Balanced Equi-$n$-Squares

We define a $d$-balanced equi-$n$-square $L=(l_{ij})$, for some divisor $d$ of $n$, as an $n \times n$ matrix containing symbols from $\mathbb{Z}_n$ in which any symbol that occurs in a row or column, occurs exactly $d$ times in that row or column. We show how to construct a $d$-balanced equi-$n$-square from a partition of a Latin square of order $n$ into $d \times (n/d)$ subrectangles. In graph theory, $L$ is equivalent to a decomposition of $K_{n,n}$ into $d$-regular spanning subgraphs of $K_{n/d,n/d}$. We also study when $L$ is diagonally cyclic, defined as when $l_{(i+1)(j+1)}=l_{ij}+1$ for all $i,j \in \mathbb{Z}_n$, which correspond to cyclic such decompositions of $K_{n,n}$ (and thus $\alpha$-labellings).
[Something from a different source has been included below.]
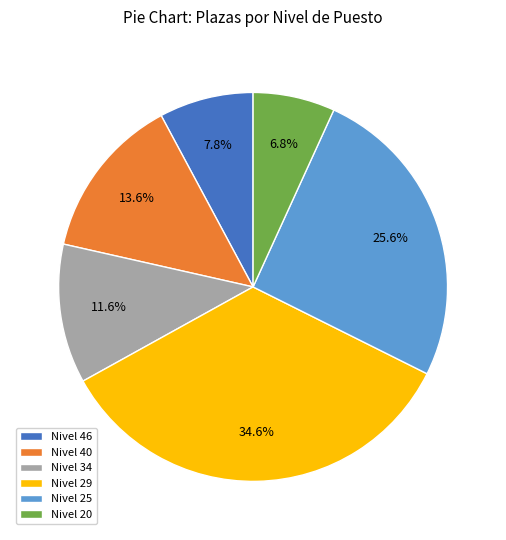

Approximately how many times larger is the value at Nivel 25 compared to Nivel 40?

1.9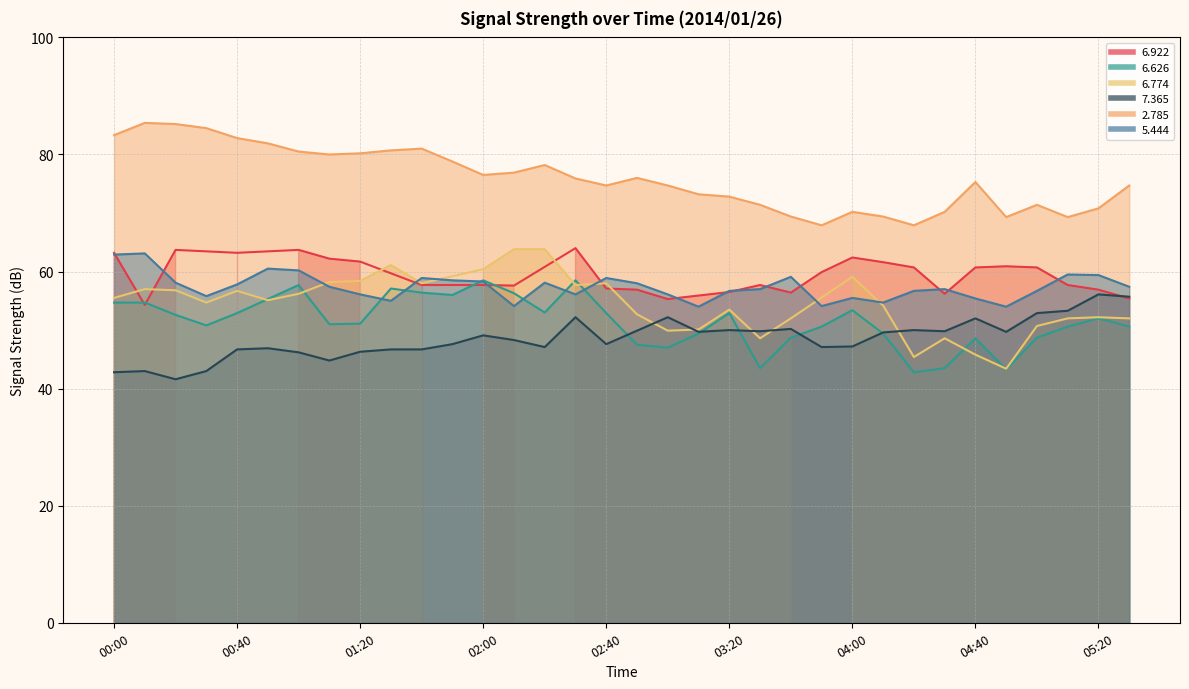

Is it true that   7.365 equals 52.0 at 04:40?

True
We identify necessary conditions for the existence of (a) $d$-balanced equi-$n$-squares, (b) diagonally cyclic $d$-balanced equi-$n$-squares, and (c) Latin squares of order $n$ which partition into $d \times (n/d)$ subrectangles. We prove the necessary conditions are sufficient for arbitrary fixed $d \geq 1$ when $n$ is sufficiently large, and we resolve the existence problem completely when $d \in \{1,2,3\}$. Along the way, we identify a bijection between $\alpha$-labellings of $d$-regular bipartite graphs and what we call $d$-starters: matrices with exactly one filled cell in each top-left-to-bottom-right unbroken diagonal, and either $d$ or $0$ filled cells in each row and column. We use $d$-starters to construct diagonally cyclic $d$-balanced equi-$n$-squares, but this also gives new constructions of $\alpha$-labellings.